# Aufgabenstellung
Wandeln Sie alle Zeilen von der Zeile mit „scientific name: Anhinga anhinga“ bis hinunter zur Zeile mit „genus: Lyssomanes“, beide eingeschlossen, in eine zweispaltige CSV-Datei mit den Spalten „eingabe“ und „ziel“ um. Jede Zeile ergibt einen Eintrag mit ihrem Text und der zugehörigen Antwort, beides jeweils in einem Feld in Anführungszeichen und mit Leerzeichen statt Zeilenumbrüchen.
==================================================
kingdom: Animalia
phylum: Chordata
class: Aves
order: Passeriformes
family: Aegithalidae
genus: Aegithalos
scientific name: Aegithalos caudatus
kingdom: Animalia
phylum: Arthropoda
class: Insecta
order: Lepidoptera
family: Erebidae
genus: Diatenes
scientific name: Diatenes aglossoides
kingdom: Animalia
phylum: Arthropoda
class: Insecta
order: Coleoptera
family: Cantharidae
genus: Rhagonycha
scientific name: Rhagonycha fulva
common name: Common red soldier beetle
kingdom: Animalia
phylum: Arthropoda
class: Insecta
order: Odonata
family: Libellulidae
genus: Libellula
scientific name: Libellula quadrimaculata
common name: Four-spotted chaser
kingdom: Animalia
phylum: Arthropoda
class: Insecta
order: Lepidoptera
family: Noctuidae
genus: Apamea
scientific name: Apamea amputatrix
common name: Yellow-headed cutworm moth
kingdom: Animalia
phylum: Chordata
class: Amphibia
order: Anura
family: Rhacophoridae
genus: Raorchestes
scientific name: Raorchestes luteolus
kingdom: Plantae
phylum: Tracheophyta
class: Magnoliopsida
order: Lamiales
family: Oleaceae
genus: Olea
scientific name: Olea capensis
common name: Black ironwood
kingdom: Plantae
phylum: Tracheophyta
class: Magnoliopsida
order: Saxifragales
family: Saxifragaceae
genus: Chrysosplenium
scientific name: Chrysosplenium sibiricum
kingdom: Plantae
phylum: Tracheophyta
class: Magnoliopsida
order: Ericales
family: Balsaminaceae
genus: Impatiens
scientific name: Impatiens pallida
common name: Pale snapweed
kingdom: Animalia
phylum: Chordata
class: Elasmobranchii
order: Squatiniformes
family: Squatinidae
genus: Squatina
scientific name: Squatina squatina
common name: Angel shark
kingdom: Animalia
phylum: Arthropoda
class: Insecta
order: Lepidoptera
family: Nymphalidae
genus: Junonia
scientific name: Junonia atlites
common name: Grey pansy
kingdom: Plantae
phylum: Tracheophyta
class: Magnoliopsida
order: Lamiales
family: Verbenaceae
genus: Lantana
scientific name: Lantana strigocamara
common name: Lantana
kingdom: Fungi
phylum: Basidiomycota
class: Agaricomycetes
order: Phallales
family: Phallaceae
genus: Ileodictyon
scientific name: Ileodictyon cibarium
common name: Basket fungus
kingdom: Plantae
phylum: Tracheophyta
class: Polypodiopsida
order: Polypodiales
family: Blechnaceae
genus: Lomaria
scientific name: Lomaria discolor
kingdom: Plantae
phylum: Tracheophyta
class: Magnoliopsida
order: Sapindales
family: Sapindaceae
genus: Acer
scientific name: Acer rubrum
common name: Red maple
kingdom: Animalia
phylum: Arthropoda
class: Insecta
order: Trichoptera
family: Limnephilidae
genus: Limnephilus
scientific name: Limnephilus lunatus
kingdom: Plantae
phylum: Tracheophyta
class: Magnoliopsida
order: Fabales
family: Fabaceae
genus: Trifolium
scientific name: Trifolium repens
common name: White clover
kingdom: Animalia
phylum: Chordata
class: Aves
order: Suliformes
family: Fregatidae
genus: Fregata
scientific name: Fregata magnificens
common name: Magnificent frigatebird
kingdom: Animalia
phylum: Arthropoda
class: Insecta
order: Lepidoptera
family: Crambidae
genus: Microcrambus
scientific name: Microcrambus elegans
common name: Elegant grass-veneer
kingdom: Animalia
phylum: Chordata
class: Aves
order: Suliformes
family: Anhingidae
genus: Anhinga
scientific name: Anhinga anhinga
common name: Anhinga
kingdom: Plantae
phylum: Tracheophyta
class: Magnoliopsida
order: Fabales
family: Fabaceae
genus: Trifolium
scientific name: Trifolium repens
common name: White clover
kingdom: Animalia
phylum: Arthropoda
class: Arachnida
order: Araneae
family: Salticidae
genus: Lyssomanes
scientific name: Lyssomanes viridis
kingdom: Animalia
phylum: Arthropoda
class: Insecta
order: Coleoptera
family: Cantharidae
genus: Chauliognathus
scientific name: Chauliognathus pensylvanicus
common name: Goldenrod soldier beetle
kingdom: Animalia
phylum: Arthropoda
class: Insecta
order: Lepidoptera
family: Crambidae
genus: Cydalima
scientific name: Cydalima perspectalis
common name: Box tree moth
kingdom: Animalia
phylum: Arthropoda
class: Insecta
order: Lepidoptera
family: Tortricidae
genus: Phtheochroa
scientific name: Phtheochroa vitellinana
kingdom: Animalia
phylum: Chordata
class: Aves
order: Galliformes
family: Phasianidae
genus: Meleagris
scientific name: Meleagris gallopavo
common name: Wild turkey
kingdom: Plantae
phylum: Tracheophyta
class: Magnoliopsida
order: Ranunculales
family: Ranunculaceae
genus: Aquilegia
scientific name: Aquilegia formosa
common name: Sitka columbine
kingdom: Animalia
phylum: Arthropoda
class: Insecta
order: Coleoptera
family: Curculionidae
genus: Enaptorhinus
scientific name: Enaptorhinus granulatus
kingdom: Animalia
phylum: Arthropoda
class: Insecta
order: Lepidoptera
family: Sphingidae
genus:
==================================================
# Die Lösung
eingabe,ziel
"scientific name:","Anhinga anhinga"
"common name:","Anhinga"
"kingdom:","Plantae"
"phylum:","Tracheophyta"
"class:","Magnoliopsida"
"order:","Fabales"
"family:","Fabaceae"
"genus:","Trifolium"
"scientific name:","Trifolium repens"
"common name:","White clover"
"kingdom:","Animalia"
"phylum:","Arthropoda"
"class:","Arachnida"
"order:","Araneae"
"family:","Salticidae"
"genus:","Lyssomanes"